**What is being asked:** Return, from the listing that follows, each line containing the word "DENDA".

**Data for processing:**
=== Begin Enclosure ===

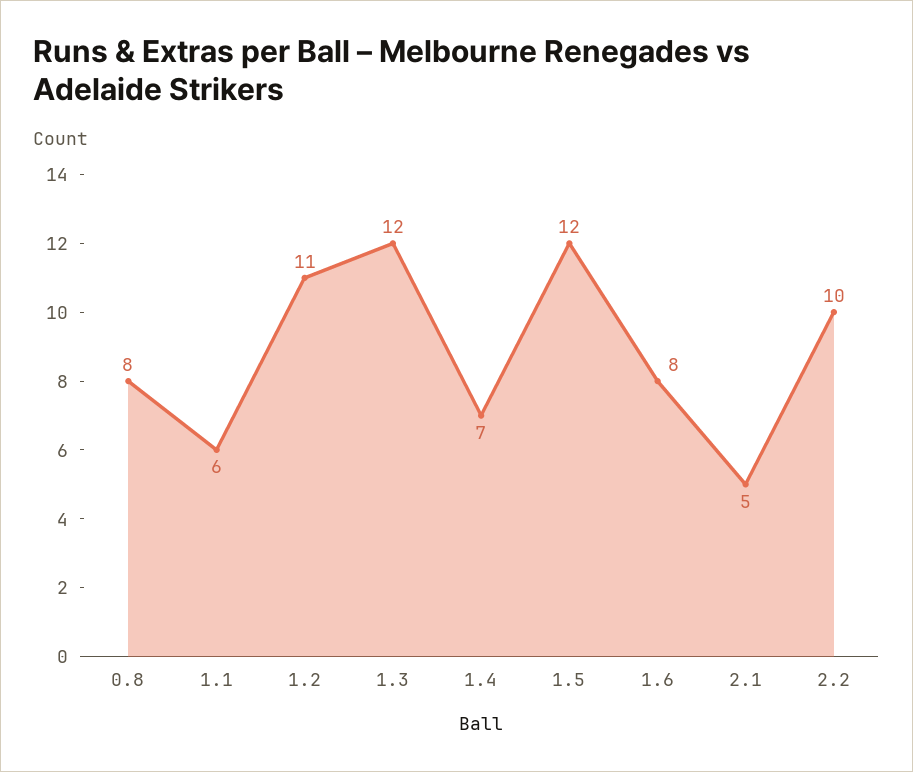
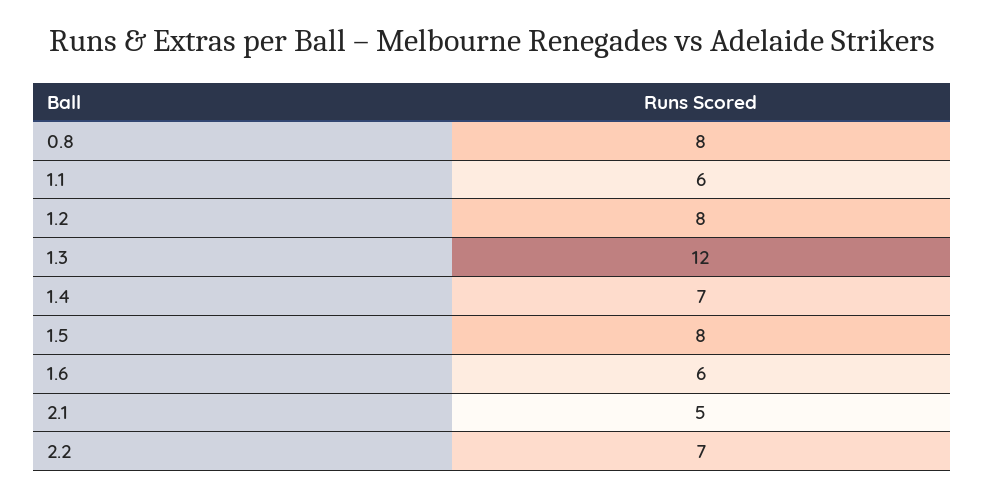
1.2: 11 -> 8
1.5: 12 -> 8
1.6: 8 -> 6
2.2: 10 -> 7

=== End Enclosure ===
=== Begin Enclosure ===

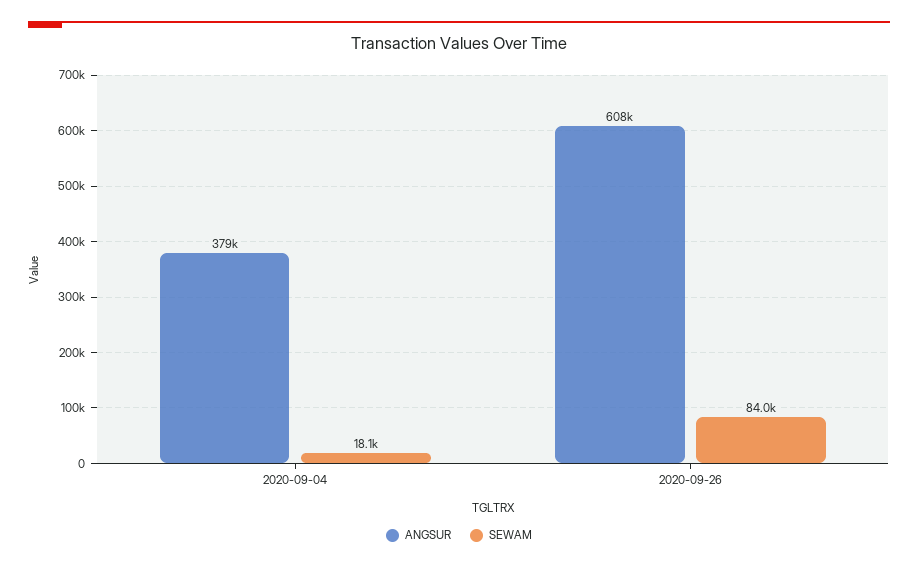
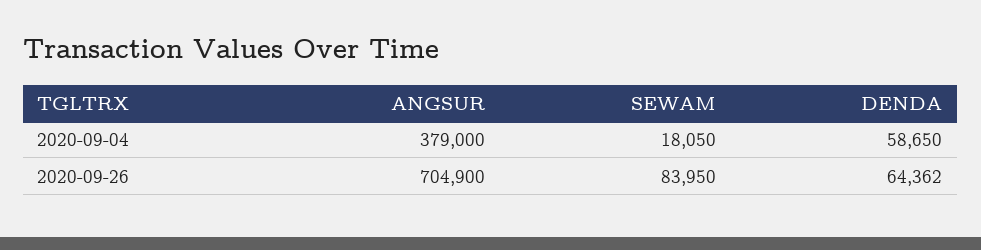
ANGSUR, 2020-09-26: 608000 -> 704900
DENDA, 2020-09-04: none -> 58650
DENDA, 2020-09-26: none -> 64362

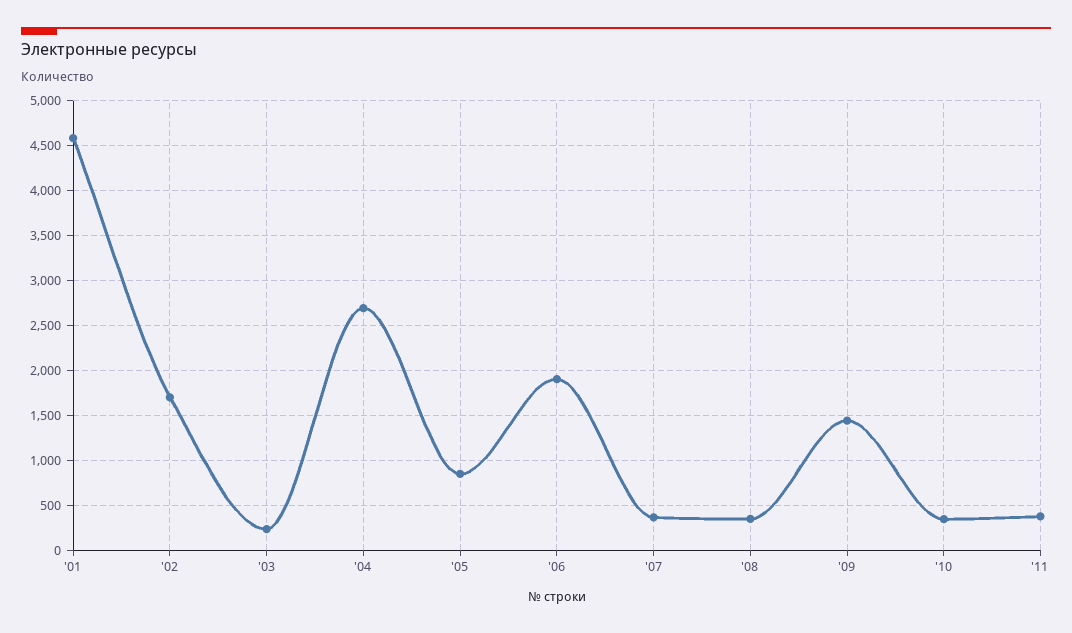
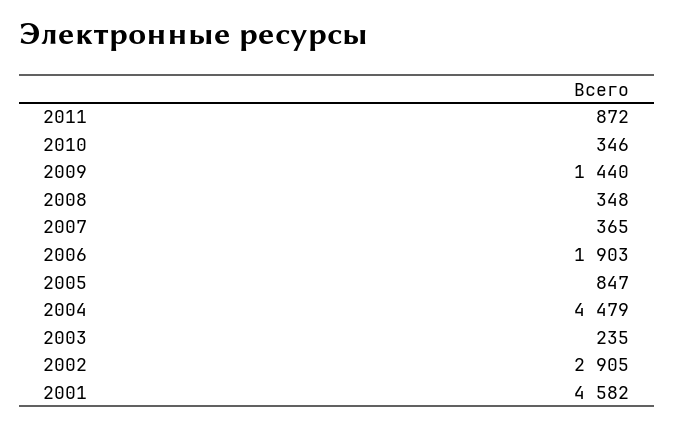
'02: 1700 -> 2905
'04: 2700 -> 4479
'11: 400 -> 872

=== End Enclosure ===

**Exercise answer:**
DENDA, 2020-09-04: none -> 58650
DENDA, 2020-09-26: none -> 64362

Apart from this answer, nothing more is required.